Gadi Eisenkot. The presentation included a framed photograph of Gen. Allenby entering Jerusalem plus a medal that was minted in honor of the 70th anniversary of the State of Israel. Declaring that 2017 had been a bumper year for the Israel-UK partnership, Maisel singled out the port visit to Haifa in November of the British warship HMS Bulwark plus, a few days later, the visit of Air Chief Marshal Sir Stuart Peach, the head of the British Armed Forces.
“Gen. Eisenkot heard through Israeli Intelligence that you were coming,” quipped Maisel, adding that the viscount was one of the first recipients of the medal, and certainly the first person from the UK to receive it.
Allenby surmised that it would take a while for another British warship to visit Israel. Noting that this was his own first visit to Israel, he described the experience as “awesome.”
The reception was not only a celebration of Hanukka and the 100th anniversary of the end of Turkish rule in Jerusalem, but also the 19th wedding anniversary of Col. Ronnie Westerman, defense attaché at the British Embassy, and the 24th wedding anniversary of Indian defense attaché Capt. Tejpal Singh.
■ MUCH HAS been written and said about Gen. Allenby’s capture of Jerusalem and the fact that he’d been asked to do so by Christmas.
While there was great rejoicing in this particular area of the world during Christmas 1917, Israel in general and Jerusalem in particular have less cause for rejoicing at Christmas 2017.

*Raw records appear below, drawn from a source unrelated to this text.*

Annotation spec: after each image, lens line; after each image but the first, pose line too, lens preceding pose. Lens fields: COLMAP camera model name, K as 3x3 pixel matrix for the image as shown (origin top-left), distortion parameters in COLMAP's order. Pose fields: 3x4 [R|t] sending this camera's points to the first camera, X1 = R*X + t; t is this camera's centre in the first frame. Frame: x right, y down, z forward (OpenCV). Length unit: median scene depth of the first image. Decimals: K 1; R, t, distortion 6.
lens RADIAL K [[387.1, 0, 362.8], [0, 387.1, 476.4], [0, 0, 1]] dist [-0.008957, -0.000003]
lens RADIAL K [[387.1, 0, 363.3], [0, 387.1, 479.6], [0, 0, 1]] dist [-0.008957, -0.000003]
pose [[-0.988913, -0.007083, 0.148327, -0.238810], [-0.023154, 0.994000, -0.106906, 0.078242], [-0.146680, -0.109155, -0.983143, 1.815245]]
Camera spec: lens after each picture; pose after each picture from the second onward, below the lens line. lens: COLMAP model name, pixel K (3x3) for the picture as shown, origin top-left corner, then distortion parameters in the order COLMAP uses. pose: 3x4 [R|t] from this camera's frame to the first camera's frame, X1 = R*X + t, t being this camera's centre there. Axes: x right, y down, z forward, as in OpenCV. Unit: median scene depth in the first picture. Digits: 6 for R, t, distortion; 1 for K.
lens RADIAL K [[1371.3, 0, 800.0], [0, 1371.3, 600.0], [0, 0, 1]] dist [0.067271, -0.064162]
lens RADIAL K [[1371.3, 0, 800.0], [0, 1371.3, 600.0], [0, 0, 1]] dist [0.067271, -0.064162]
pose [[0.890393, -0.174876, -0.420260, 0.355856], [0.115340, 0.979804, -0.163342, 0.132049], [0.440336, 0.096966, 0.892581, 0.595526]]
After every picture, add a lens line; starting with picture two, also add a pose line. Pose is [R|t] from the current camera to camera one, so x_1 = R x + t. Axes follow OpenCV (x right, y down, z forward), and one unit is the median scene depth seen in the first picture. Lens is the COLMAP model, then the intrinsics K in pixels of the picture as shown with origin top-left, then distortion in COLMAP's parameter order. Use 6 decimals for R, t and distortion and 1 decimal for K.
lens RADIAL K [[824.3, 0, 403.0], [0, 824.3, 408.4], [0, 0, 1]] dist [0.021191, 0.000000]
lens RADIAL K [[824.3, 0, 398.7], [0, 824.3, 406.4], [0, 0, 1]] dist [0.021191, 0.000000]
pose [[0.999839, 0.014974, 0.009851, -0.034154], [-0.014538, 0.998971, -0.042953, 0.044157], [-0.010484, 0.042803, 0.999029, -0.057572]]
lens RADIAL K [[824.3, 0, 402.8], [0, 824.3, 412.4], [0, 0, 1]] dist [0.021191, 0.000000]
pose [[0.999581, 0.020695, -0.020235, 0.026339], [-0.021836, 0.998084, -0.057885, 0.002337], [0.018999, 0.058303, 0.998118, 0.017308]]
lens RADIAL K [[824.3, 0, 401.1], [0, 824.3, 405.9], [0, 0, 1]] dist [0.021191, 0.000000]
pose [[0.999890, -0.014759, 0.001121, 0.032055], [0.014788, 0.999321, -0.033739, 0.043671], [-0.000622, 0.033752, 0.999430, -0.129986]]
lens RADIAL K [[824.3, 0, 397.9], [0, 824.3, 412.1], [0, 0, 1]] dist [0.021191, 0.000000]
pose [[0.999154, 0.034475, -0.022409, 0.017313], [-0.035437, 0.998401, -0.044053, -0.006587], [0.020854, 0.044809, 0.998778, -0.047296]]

Former Mossad chief Efraim Halevy will, on Christmas Day, December 25, address the Israel, Britain and the Commonwealth Association on the New Great Powers Overshadowing the Middle East, 100 years after the Balfour Declaration. It should be remembered that the letter sent by Balfour to Rothschild was dated November 2, 1917, but its contents were not made public till November 9, and it took another month and two days for Allenby to enter Jerusalem. Since then, the Middle East has gone through a series of turmoils, with no real letup in sight. When the fires die down in one area, they shoot up in another.
It’s a much more dangerous neighborhood than it was in Allenby’s time.
Halevy will be speaking at the Daniel Hotel in Herzliya following a post-Hanukka, pre-New Year’s brunch.
■ CONSIDERING ALL the good work done by Chabad, it’s not a nice thing to say, but Chabad has hijacked Hanukka. Wherever one goes in Israel, not to mention Melbourne, Montreal and New York, plus a few hundred other places on the map, one see the large Chabad hanukkia in the street. There’s even one outside the President’s Residence, but inside Rivlin uses a more distinctive hanukkia, as was demonstrated at the awards ceremony that was held at the President’s Residence in honor of outstanding Mossad personnel.
■ THE WIVES of American ambassadors to Israel have always been in the forefront of activities of the International Women’s Club, and Tammy Friedman is no exception.
She hosted a pre-Hanukka reception for the IWC and also persuaded her husband, US Ambassador David Friedman, to attend.